*Selected extract:*
——

# Infrastructure Setup

In [None]:
import os
from chi import context

# We select which chameleon site we are using and choose the project
context.use_site('CHI@UC')
context.choose_project()
username = os.environ.get('USER').replace("_", "-")

## Creating a 1-day lease

In [None]:
from chi import lease
from datetime import timedelta

In [None]:
node_type="gpu_rtx_6000"
instance_count = 2
network_name=f"{username}-storage-network-cuda"

In [None]:
mpi_lease = lease.Lease(f"{username}-mpi-lease-cuda", duration=timedelta(days=4))

mpi_lease.add_node_reservation(amount=instance_count, node_type=node_type)
# Register a storage network which is required to use NFS Shares
mpi_lease.add_network_reservation(network_name=network_name, usage_type='storage')
mpi_lease.add_fip_reservation(1)
mpi_lease.submit(idempotent=True)

## Create a New Share

In [None]:
from chi import share

In [None]:
share_names = [s.name for s in share.list_shares()]

In [None]:
share_name = f"{username}-share-cuda"
if share_name not in share_names:
    print(f"Creating new share - {share_name}")
    mpi_share = share.create_share(size=1, name=share_name)
else:
    mpi_share = share.get_share(share_name)

In [None]:
nfs_share = share.get_share(mpi_share.id)
nfs_share

## Creating server instances

In [None]:
from chi import server

In [None]:
mpi_master=server.Server(
        f"{username}-mpi-master-cuda",
        reservation_id=mpi_lease.node_reservations[0]["id"],
        image_name="Ubuntu22.04-HPC-MPI-Spack-CUDA",
        network_name=network_name
)
mpi_master_hostname = mpi_master.name
mpi_master.submit(idempotent=True)

mpi_workers = []
mpi_worker_hostnames = []
for i in range(instance_count - 1):
    mpi_worker=server.Server(
            f"{username}-mpi-worker-{i+1}-cuda",
            reservation_id=mpi_lease.node_reservations[0]["id"],
            image_name="Ubuntu22.04-HPC-MPI-Spack-CUDA",
            network_name=network_name
    )
    mpi_worker.submit(idempotent=True)
    mpi_workers.append(mpi_worker)
    mpi_worker_hostnames.append(mpi_worker.name)

——

*Work item A:* Which node type does the infrastructure setup code reserve?

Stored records
——

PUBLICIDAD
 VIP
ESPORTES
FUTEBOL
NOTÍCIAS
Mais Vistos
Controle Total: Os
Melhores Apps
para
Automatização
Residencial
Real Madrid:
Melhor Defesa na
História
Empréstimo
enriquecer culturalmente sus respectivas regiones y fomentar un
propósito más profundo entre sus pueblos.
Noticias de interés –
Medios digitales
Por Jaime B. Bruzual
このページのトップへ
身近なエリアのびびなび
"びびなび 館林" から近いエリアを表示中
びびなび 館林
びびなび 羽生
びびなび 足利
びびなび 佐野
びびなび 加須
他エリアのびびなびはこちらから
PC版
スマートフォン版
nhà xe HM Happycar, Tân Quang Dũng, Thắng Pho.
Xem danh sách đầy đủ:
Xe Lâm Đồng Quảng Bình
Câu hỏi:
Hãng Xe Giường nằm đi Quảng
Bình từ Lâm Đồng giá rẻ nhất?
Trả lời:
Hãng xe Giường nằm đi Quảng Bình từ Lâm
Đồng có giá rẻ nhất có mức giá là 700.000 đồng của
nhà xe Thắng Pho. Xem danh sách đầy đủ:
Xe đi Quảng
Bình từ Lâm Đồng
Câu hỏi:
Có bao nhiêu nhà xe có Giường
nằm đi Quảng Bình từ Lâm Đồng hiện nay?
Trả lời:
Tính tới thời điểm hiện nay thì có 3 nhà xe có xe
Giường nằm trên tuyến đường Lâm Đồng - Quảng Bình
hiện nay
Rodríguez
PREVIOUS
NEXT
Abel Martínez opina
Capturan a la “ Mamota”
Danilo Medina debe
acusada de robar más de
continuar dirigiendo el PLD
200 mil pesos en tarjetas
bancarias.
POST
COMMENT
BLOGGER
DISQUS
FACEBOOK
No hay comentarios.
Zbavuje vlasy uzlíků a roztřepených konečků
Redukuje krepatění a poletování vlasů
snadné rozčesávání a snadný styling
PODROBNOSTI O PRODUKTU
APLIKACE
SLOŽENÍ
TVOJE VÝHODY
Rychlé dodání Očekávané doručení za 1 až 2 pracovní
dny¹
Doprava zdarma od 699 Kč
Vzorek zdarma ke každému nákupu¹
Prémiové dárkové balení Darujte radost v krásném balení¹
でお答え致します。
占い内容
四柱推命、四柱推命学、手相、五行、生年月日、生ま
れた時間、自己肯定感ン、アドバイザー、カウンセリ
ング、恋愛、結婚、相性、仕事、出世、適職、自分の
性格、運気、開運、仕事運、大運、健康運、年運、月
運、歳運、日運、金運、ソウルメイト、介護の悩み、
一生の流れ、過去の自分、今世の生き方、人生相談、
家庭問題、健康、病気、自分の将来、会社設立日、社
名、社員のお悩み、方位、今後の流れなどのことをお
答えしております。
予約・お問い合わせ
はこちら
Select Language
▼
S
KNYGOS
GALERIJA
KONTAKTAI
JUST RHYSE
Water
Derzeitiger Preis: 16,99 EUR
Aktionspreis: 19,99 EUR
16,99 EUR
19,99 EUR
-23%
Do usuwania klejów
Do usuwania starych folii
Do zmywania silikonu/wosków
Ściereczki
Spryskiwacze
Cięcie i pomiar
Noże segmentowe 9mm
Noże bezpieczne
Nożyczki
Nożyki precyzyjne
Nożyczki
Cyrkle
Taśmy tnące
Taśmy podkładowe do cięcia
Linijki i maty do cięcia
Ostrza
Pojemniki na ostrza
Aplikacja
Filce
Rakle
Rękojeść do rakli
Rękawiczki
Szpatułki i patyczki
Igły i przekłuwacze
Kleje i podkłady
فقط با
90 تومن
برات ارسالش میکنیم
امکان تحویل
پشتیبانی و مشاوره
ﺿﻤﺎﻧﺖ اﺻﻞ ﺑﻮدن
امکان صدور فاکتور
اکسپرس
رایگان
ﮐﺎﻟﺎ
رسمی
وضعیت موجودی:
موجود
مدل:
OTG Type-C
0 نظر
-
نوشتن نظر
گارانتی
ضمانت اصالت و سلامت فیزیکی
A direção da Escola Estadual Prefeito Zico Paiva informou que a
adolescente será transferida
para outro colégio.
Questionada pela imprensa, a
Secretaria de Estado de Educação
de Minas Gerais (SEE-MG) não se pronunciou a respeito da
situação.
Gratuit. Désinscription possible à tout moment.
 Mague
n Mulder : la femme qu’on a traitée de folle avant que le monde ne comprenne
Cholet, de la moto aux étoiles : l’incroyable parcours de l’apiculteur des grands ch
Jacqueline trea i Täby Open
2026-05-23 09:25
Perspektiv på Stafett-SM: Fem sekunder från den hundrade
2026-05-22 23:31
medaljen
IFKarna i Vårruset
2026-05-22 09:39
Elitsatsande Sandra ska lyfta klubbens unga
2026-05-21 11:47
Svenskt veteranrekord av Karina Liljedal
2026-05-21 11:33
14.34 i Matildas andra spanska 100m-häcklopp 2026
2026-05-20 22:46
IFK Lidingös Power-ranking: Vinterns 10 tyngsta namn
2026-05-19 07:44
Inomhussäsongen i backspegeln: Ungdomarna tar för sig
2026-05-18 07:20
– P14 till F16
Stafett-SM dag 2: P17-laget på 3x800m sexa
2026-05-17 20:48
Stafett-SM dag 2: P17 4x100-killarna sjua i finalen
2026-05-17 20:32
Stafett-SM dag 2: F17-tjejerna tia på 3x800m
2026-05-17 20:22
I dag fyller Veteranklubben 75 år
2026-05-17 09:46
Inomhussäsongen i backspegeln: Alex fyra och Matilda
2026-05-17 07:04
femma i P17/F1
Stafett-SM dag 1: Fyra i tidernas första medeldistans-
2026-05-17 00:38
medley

——

*Work item B:* Please retype the stored entries from their first line through the line containing "Vzorek zdarma ke každému nákupu¹", keeping both of those lines.

*Task answer A:* gpu_rtx_6000

*Task answer B:*
PUBLICIDAD
 VIP
ESPORTES
FUTEBOL
NOTÍCIAS
Mais Vistos
Controle Total: Os
Melhores Apps
para
Automatização
Residencial
Real Madrid:
Melhor Defesa na
História
Empréstimo
enriquecer culturalmente sus respectivas regiones y fomentar un
propósito más profundo entre sus pueblos.
Noticias de interés –
Medios digitales
Por Jaime B. Bruzual
このページのトップへ
身近なエリアのびびなび
"びびなび 館林" から近いエリアを表示中
びびなび 館林
びびなび 羽生
びびなび 足利
びびなび 佐野
びびなび 加須
他エリアのびびなびはこちらから
PC版
スマートフォン版
nhà xe HM Happycar, Tân Quang Dũng, Thắng Pho.
Xem danh sách đầy đủ:
Xe Lâm Đồng Quảng Bình
Câu hỏi:
Hãng Xe Giường nằm đi Quảng
Bình từ Lâm Đồng giá rẻ nhất?
Trả lời:
Hãng xe Giường nằm đi Quảng Bình từ Lâm
Đồng có giá rẻ nhất có mức giá là 700.000 đồng của
nhà xe Thắng Pho. Xem danh sách đầy đủ:
Xe đi Quảng
Bình từ Lâm Đồng
Câu hỏi:
Có bao nhiêu nhà xe có Giường
nằm đi Quảng Bình từ Lâm Đồng hiện nay?
Trả lời:
Tính tới thời điểm hiện nay thì có 3 nhà xe có xe
Giường nằm trên tuyến đường Lâm Đồng - Quảng Bình
hiện nay
Rodríguez
PREVIOUS
NEXT
Abel Martínez opina
Capturan a la “ Mamota”
Danilo Medina debe
acusada de robar más de
continuar dirigiendo el PLD
200 mil pesos en tarjetas
bancarias.
POST
COMMENT
BLOGGER
DISQUS
FACEBOOK
No hay comentarios.
Zbavuje vlasy uzlíků a roztřepených konečků
Redukuje krepatění a poletování vlasů
snadné rozčesávání a snadný styling
PODROBNOSTI O PRODUKTU
APLIKACE
SLOŽENÍ
TVOJE VÝHODY
Rychlé dodání Očekávané doručení za 1 až 2 pracovní
dny¹
Doprava zdarma od 699 Kč
Vzorek zdarma ke každému nákupu¹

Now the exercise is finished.